▸ **Problems to work on**:
a – Using the passage on Indian law, answer each question on its own line:
(i) What year does it give for the act of settlement?
(ii) In which state is no anticipatory bail granted to an accused person?
(iii) Which case was overruled in the L. Chandra kumar case, and after roughly how long?
b – Carry on the passage on Indian law past its final sentence.

▸ **Exercise passage**:
Although in the act of settlement of 1781, many changes were made in
regulating the law and order situation the exemptions granted to the public
servant from being protected in respect of their action in due discharge of his
duty is still recognized after gaining the independence from the system of
tyranny and invasion of the British Empire.
We have to get a retrospection’s on such custom and tradition after
independence.
The accused person named in the F.I.R has no right
to challenge the lodging of the report in the police station. There is no anticipatory bail granted to an
accused person in State of U.P. In
absence of the defence amenable to innocent person against the false concoction
in a crime may lead to an irreparable loss to the reputation of a citizen. The law recognizes the right of hearing even
in certain administrative actions affecting the privilege of an individual and
are having civil consequences. There is
a thin line of demarcation between the
administrative and quasi-judicial action and in such case arising of summary
proceedings, the opportunity of being heard is provided but an innocent person
falsely implicated in an artificial crime may not be permissible to take the
defense of being an alibi at the time of commission of the said crime. The maxim “Falsus in uno ; falsus in
omnibus”. Despite knowing this fact that
the police is corrupt in our nation on account of hierarchy of the beurocrates
ruling upon them, no protection has been given to an innocent person against
the atrocities committed by the ruthless administration of criminal justice by
the so called guardian and protector of the public at large.
There are the precedents of overruling the previous
law after interpretation of the provision contain therein. The decision of the Supreme court is having a
binding effect but even the legislation has got
the power to over-rule the said precedent. Sometime on account of various consideration
and the ideology of an individual judge assigned with the responsibility for
having an interpretation to the provisions of law, may be swept away by the
impulsive arguments for declaring
ratio-descend which is alter after the efflux
of time and during the intervening period number of the cases are decided
on the wrong judgement having the foundation of incorrect notions leading to
miseries of number of the litigated but the system has yet not been evolved to
provide a check and balance by the judicial system. Here are the instances of formulation of the
larger bench not only in case of the conflict of the decision but by the gradual
advancement of the general law in respect of its enforceability in a particular
situation. The case of Sampat Kumar was
overruled in L. Chandra kumar case after a gap of about ten years leading to a
situation that this period the basic feature of the constitution of India
empowering and individual for approaching the Hon'ble High Court for
challenging the judgement of C.A.T remained unassailable by the poor litigants
serving before the Central Government.

▸ **Material supplied**:
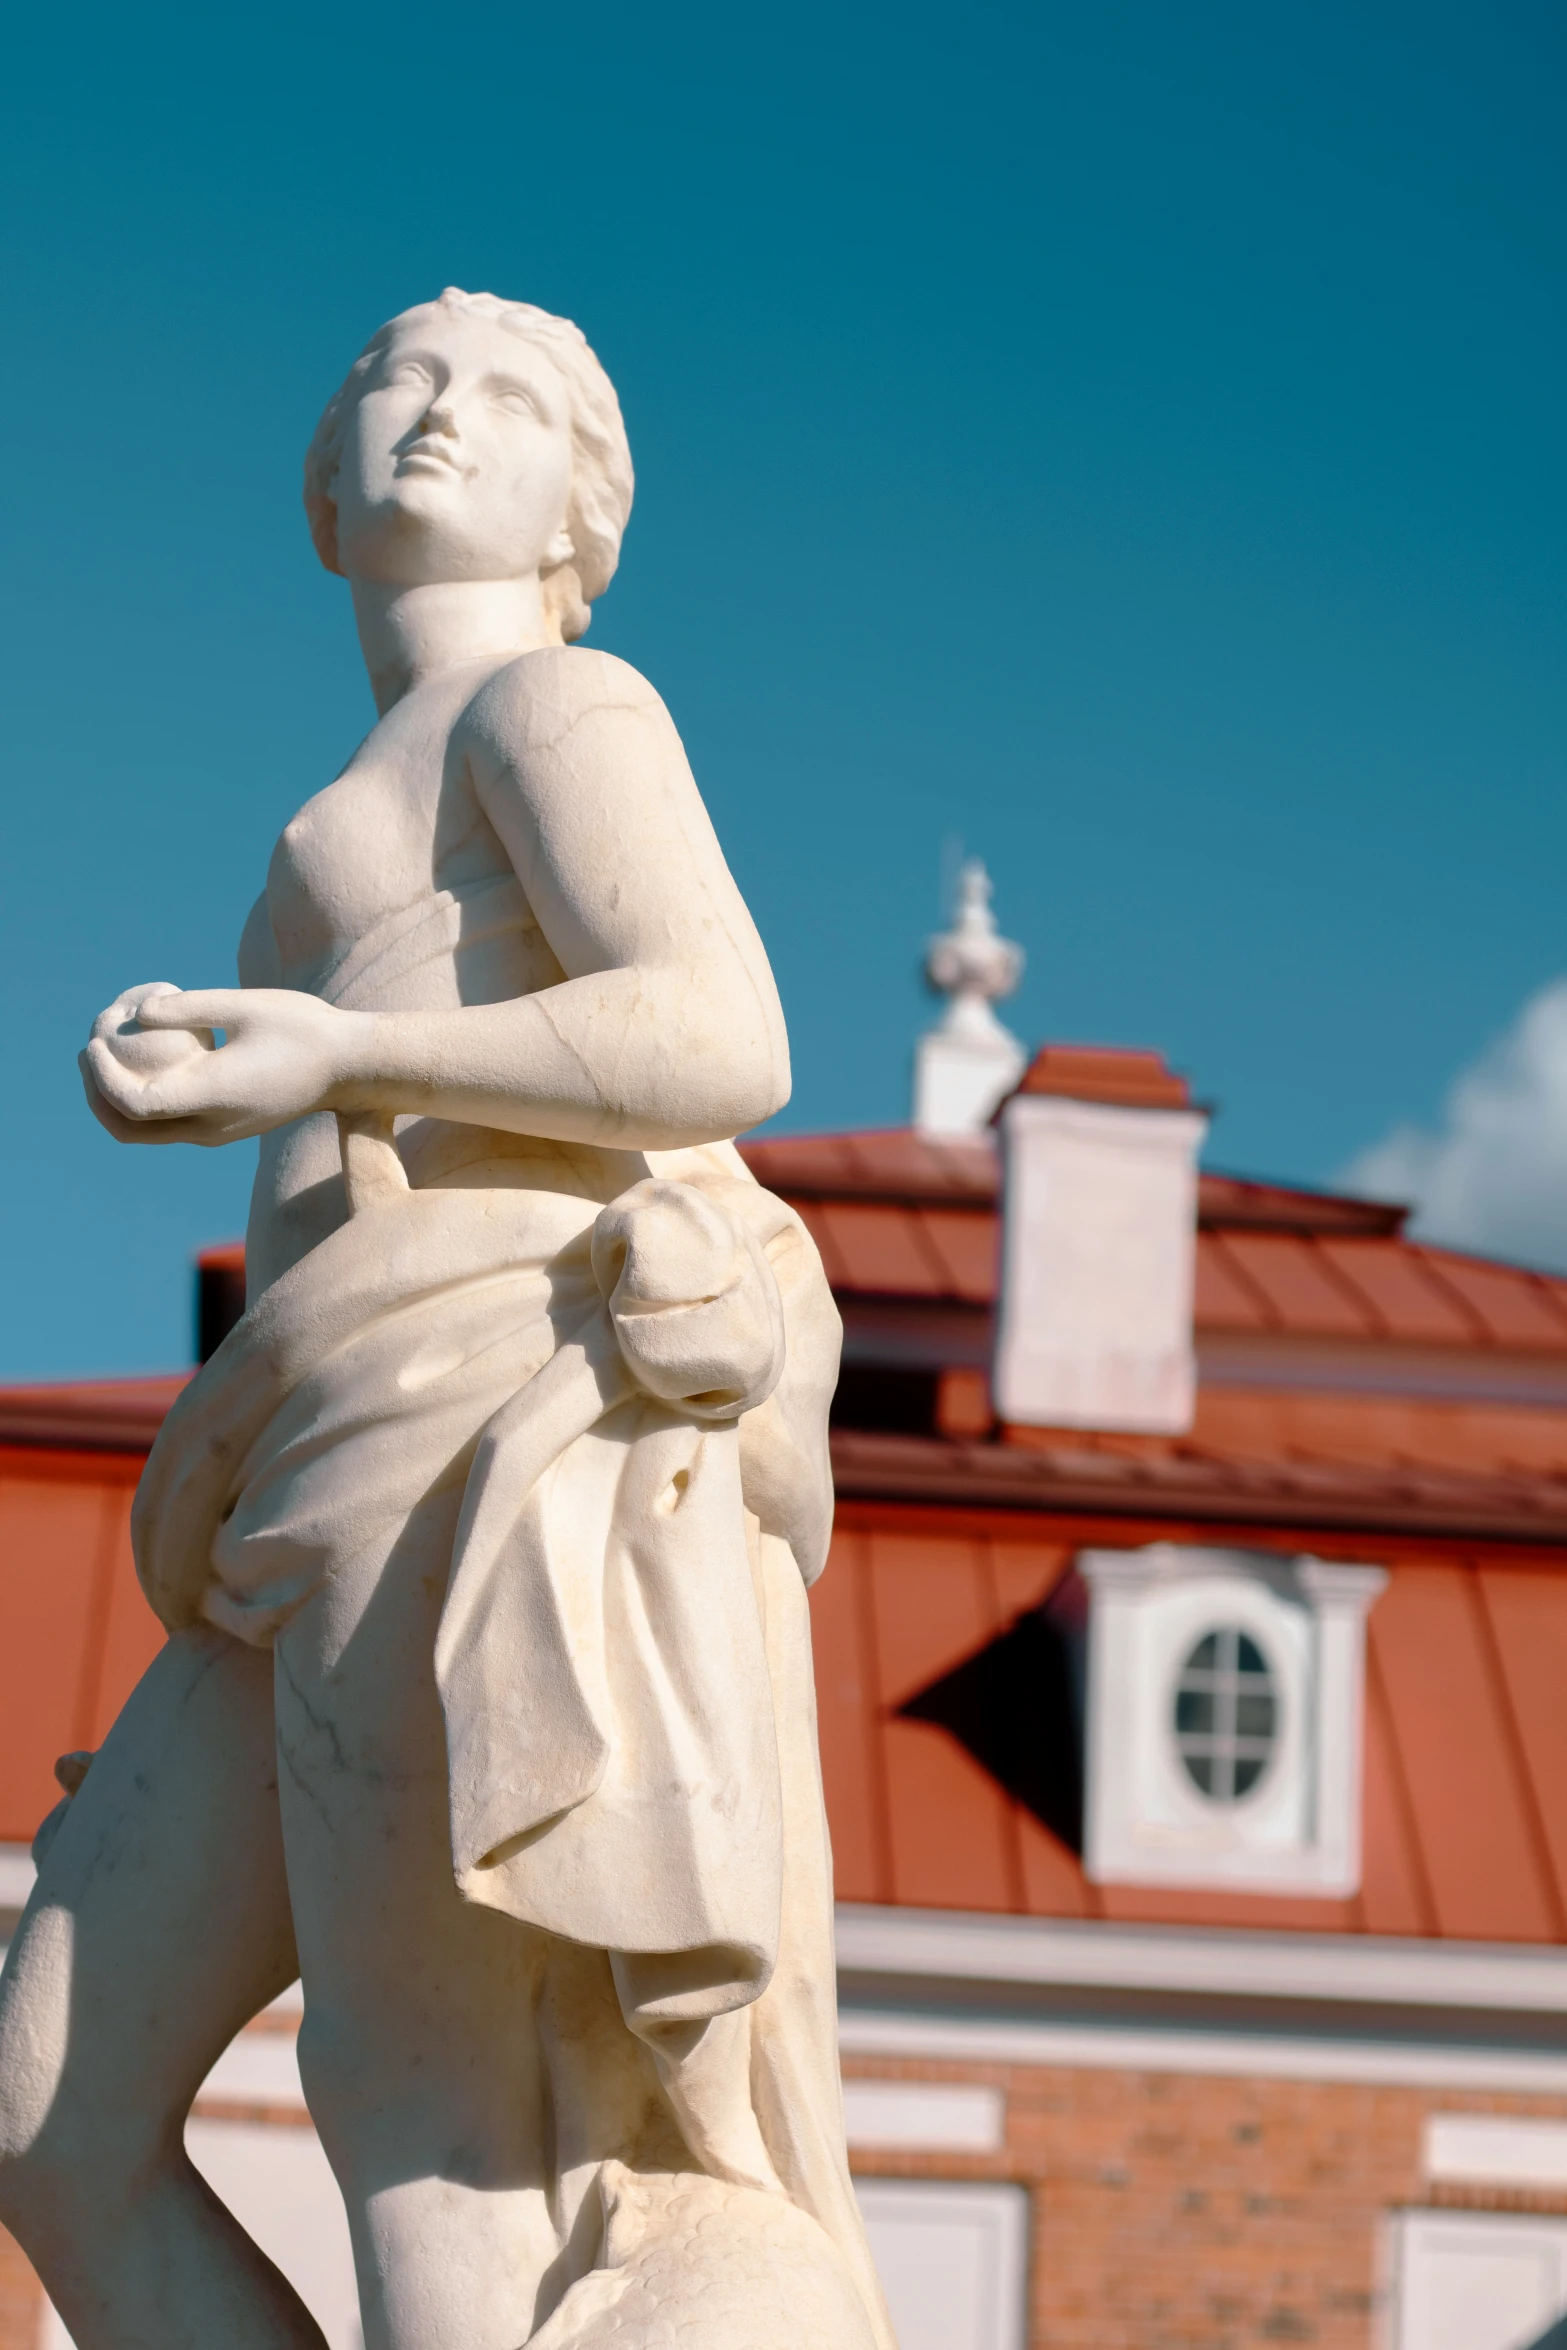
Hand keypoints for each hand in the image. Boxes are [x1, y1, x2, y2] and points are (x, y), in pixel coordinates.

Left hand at [82, 985, 368, 1145]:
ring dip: (115, 1098)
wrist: (349, 1067)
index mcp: (214, 1099)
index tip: (95, 1038)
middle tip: (89, 1047)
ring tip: (108, 1050)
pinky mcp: (222, 1127)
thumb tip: (138, 1011)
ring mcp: (216, 1133)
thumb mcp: (247, 1005)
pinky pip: (166, 1121)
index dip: (102, 1075)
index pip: (136, 1102)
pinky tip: (146, 1054)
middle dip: (96, 1093)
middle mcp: (210, 1127)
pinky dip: (144, 1094)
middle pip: (128, 1130)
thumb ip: (191, 1007)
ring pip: (144, 1131)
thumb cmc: (306, 1029)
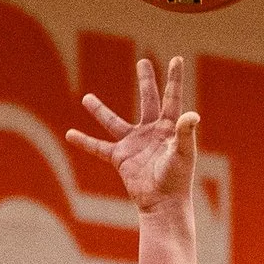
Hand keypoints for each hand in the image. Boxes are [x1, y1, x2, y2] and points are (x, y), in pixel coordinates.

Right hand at [69, 58, 198, 215]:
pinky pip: (99, 147)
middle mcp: (152, 132)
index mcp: (169, 127)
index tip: (176, 59)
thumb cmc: (177, 180)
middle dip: (146, 81)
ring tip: (86, 97)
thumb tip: (193, 114)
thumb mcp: (183, 154)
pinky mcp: (120, 158)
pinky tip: (70, 134)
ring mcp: (134, 144)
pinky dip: (85, 142)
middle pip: (148, 100)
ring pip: (114, 122)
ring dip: (100, 111)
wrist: (162, 204)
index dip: (174, 79)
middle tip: (143, 62)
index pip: (172, 98)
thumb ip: (185, 133)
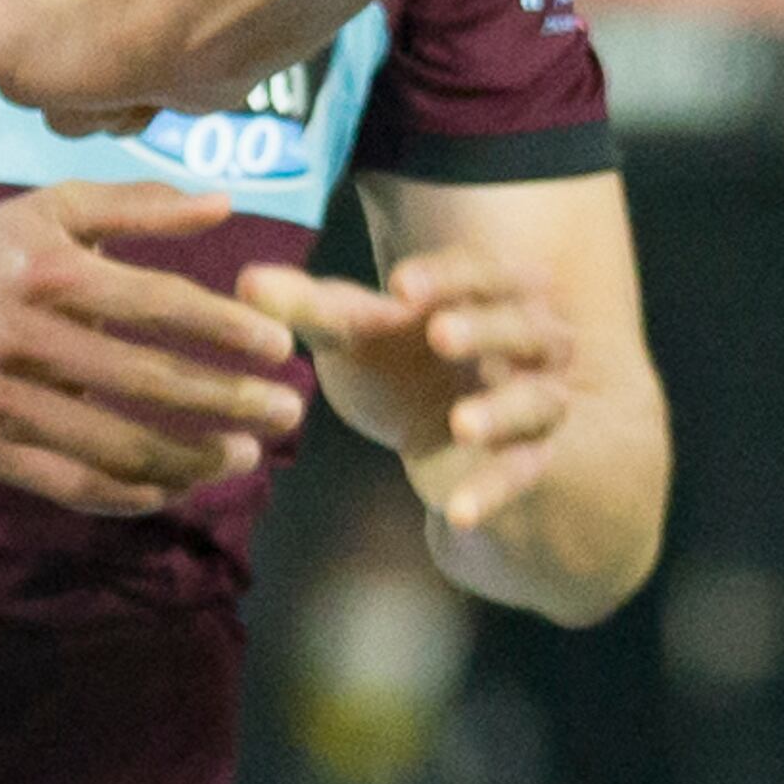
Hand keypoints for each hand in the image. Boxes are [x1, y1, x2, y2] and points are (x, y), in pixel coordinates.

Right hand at [0, 0, 196, 135]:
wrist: (206, 38)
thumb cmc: (94, 34)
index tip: (22, 51)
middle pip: (14, 68)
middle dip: (45, 90)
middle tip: (76, 70)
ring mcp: (105, 14)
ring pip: (61, 94)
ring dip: (86, 108)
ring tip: (117, 84)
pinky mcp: (141, 50)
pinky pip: (107, 99)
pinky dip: (123, 107)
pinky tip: (146, 94)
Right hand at [0, 184, 307, 513]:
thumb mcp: (56, 206)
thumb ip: (141, 205)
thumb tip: (225, 203)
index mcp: (51, 270)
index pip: (158, 304)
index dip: (225, 328)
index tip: (281, 347)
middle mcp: (24, 335)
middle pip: (144, 378)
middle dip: (226, 400)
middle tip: (286, 411)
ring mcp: (1, 398)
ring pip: (111, 443)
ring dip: (188, 457)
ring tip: (243, 456)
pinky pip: (67, 483)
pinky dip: (127, 493)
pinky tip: (173, 489)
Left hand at [238, 247, 575, 540]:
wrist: (438, 431)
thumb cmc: (398, 359)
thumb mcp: (352, 333)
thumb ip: (307, 307)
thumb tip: (247, 281)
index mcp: (488, 291)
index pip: (478, 270)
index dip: (443, 276)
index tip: (399, 287)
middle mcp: (529, 339)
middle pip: (522, 324)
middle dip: (483, 328)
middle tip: (440, 334)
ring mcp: (536, 399)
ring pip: (536, 399)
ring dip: (502, 409)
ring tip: (462, 424)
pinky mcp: (529, 458)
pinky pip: (523, 472)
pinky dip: (494, 491)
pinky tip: (457, 514)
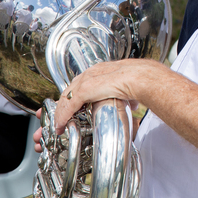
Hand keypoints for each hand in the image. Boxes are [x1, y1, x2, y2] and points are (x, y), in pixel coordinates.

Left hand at [49, 59, 164, 134]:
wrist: (142, 77)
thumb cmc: (141, 81)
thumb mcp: (129, 89)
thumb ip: (126, 96)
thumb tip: (131, 103)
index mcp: (100, 72)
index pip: (79, 85)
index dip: (71, 98)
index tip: (68, 108)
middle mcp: (90, 74)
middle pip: (68, 91)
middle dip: (61, 107)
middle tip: (56, 119)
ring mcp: (86, 81)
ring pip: (65, 99)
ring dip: (59, 114)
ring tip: (57, 126)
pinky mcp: (85, 90)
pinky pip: (69, 106)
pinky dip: (63, 117)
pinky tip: (60, 126)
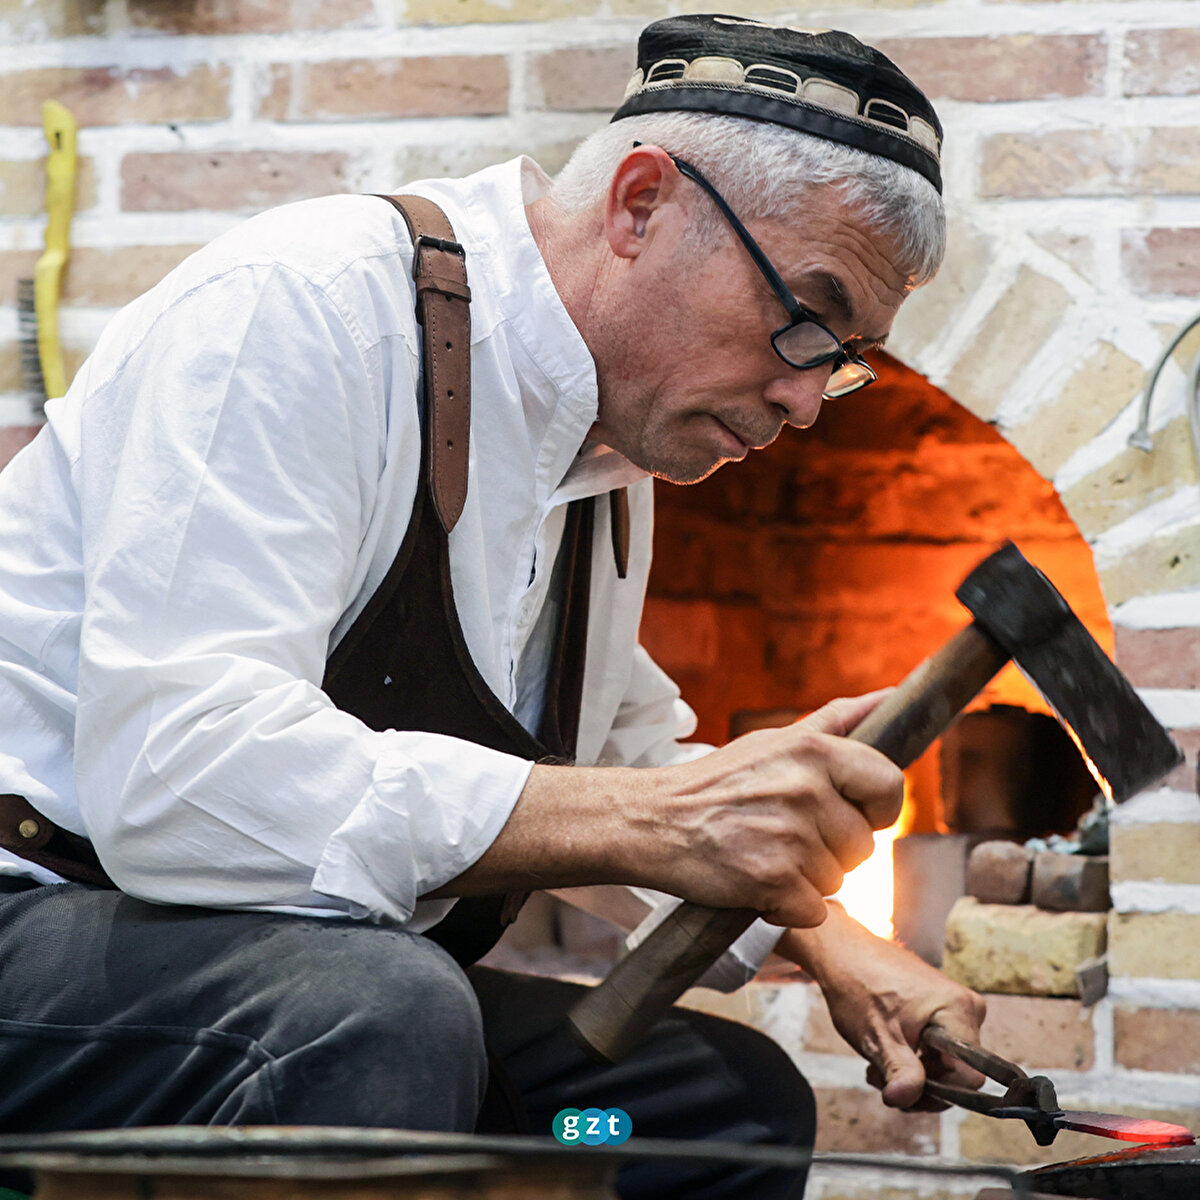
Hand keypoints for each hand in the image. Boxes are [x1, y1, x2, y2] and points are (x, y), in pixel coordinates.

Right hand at [641, 694, 904, 926]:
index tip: (849, 813)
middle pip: (862, 844)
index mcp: (812, 750)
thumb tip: (888, 696)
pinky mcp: (774, 880)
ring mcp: (791, 836)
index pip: (888, 784)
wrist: (652, 821)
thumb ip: (835, 720)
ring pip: (838, 880)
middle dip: (830, 849)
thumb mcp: (773, 741)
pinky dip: (787, 907)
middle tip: (783, 835)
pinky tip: (756, 881)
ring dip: (805, 879)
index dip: (875, 808)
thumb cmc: (715, 783)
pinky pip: (813, 910)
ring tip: (763, 853)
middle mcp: (806, 789)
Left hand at [778, 903, 986, 1109]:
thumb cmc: (859, 987)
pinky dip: (912, 1058)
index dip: (938, 1092)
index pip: (970, 1077)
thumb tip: (905, 1099)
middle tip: (882, 1078)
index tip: (906, 1091)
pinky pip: (938, 1049)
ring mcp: (956, 1008)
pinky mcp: (944, 1010)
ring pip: (945, 1064)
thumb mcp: (878, 1037)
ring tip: (877, 1065)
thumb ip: (899, 1072)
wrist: (844, 954)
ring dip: (912, 1073)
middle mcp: (967, 1008)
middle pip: (958, 1074)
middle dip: (919, 1084)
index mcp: (959, 1011)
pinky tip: (886, 1052)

▸ **Answers by task**:
a –
(i) 1781
(ii) U.P.
(iii) The Sampat Kumar case, after a gap of about ten years

b –
The substantial question of law and formulation
thereof is a further dimension for imposing the restrictions upon the power of
second appeal before the High Court. It
is seldom found that in concurrent finding, there is substantial injustice
suffered by the litigant. The judgement
is not vitiated on the legal issues but such issues are dealt with contrary to
the pleading on record. Thus when there
is a malafide intention of the subordinate court to dealt with the issue
involved in a civil case, it is very difficult to get the substantial justice. It is said that fraud and justice do not
dwell together as fraud neither defend nor create any right. In such a situation, the justice is far away from the approach of the poor litigant
who has come forward for the protection of his right before the court of
law. There are so many obstacle in the
process wherein even if it is found that there is the infraction of valuable
rights conferred upon a citizen but in absence of the remedy due to the
rigmarole of technicalities of limitation, an other procedural justice, he is helpless to get the enforcement of such
rights from the court of law. There
should be a system in which one may espouse his cause by laying the security to
certain extent for adjudication of his cause.
The maxim that if there is a right, there should be a remedy for the
enforcement of such right through the process of law may be made applicable in
such circumstances.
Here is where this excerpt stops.